In [1]:
import pandas as pd
import matplotlib.pyplot as plt

from neuralforecast import NeuralForecast
from neuralforecast.models import NHITS
from neuralforecast.losses.pytorch import DistributionLoss

In [2]:
df = pd.read_excel("GMRegions_CPI.xlsx")

In [4]:
df = df.rename(columns={
    'GM Region': 'unique_id',
    'Month-Year': 'ds',
    'CPI': 'trend',
    'EUR': 'y'
})

In [8]:
df.head()

Unnamed: 0,unique_id,ds,y,trend
0,Berema,2020-01-01,1130630.0,1.73
1,Berema,2020-02-01,2034458.0,0.72
2,Berema,2020-03-01,6543391.0,0.54
3,Berema,2020-04-01,5069735.0,0.63
4,Berema,2020-05-01,1050716.0,1.08


In [16]:
# Get unique series IDs
unique_ids = df['unique_id'].unique()

# One-hot encode without prefix
static_features = pd.get_dummies(pd.DataFrame({'unique_id': unique_ids}),
                                 columns=['unique_id'], prefix='', prefix_sep='').astype(int)

# Add unique_id as the first column
df_static = pd.DataFrame({'unique_id': unique_ids})
df_static = pd.concat([df_static, static_features], axis=1)

In [17]:
df_static.head()

Unnamed: 0,unique_id,Berema,DACH and Benelux,Eastern Europe,France,Greater China,India,Liuzhou,MEN,Mexico and Central America,Scandinavia,South America,South Europe,UK and Ireland,US and Canada
0,Berema,1,0,0,0,0,0,0,0,0,0,0,0,0,0
1,DACH and Benelux,0,1,0,0,0,0,0,0,0,0,0,0,0,0
2,Eastern Europe,0,0,1,0,0,0,0,0,0,0,0,0,0,0
3,France,0,0,0,1,0,0,0,0,0,0,0,0,0,0
4,Greater China,0,0,0,0,1,0,0,0,0,0,0,0,0,0


In [5]:
# Split data into training (up to 2024-12) and test (2025-01 to 2025-03)
train_cutoff = pd.Timestamp('2025-01-01')
df_train = df[df['ds'] < train_cutoff].copy()   # data up to Dec 2024
df_test  = df[df['ds'] >= train_cutoff].copy()  # data from Jan 2025 onward

print("Training period:", df_train['ds'].min(), "to", df_train['ds'].max())
print("Test period:", df_test['ds'].min(), "to", df_test['ds'].max())
print("Number of series (regions):", df['unique_id'].nunique())
print("Train size:", len(df_train), "rows  |  Test size:", len(df_test), "rows")
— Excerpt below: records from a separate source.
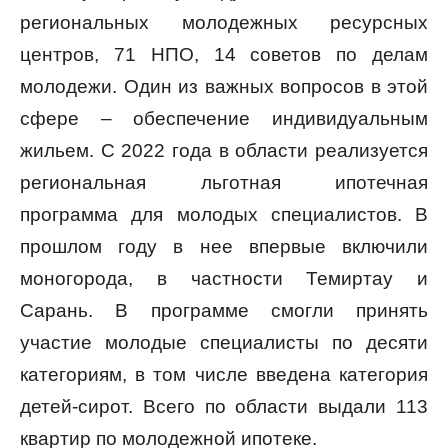
региональных молодежных ресурсных
центров, 71 НПО, 14 советов по делам
молодежи. Один из важных вопросов в этой
сфере – обеспечение индивидуальным
жильем. С 2022 года в области реализуется
региональная льготная ипотечная
программа для молодых специалистов. В
прошлом году в нее впервые включили
моногорода, в частности Темиртау и
Сарань. В программе смогли принять
участие молодые специалисты по десяти
категориям, в том числе введена категория
детей-сирот. Всего по области выдали 113
квартир по молодежной ипотеке.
Training period: 2020-01-01 00:00:00 to 2024-12-01 00:00:00
Test period: 2025-01-01 00:00:00 to 2025-03-01 00:00:00
Number of series (regions): 14
Train size: 840 rows  |  Test size: 42 rows


In [6]:
model = NHITS(h=12,
              input_size=24,
              loss=DistributionLoss(distribution='StudentT', level=[80, 90], return_params=True),
              stat_exog_list=['Berema'],
              futr_exog_list=['trend'],
              n_freq_downsample=[2, 1, 1],
              scaler_type='robust',
              max_steps=200,
              early_stop_patience_steps=2,
              inference_windows_batch_size=1,
              val_check_steps=10,
              learning_rate=1e-3)

Seed set to 1


In [7]:
fcst = NeuralForecast(models=[model], freq='MS')

In [24]:
# 1️⃣ Prepare futr_df for prediction
futr_df = df_test[['unique_id', 'ds', 'trend']]

In [None]:
fcst.fit(df=df_train, static_df=df_static, val_size=12)


In [25]:
forecasts = fcst.predict(futr_df=df_test)

ValueError: There are missing combinations of ids and times in `futr_df`.
You can run the `make_future_dataframe()` method to get the expected combinations or the `get_missing_future(futr_df)` method to get the missing combinations.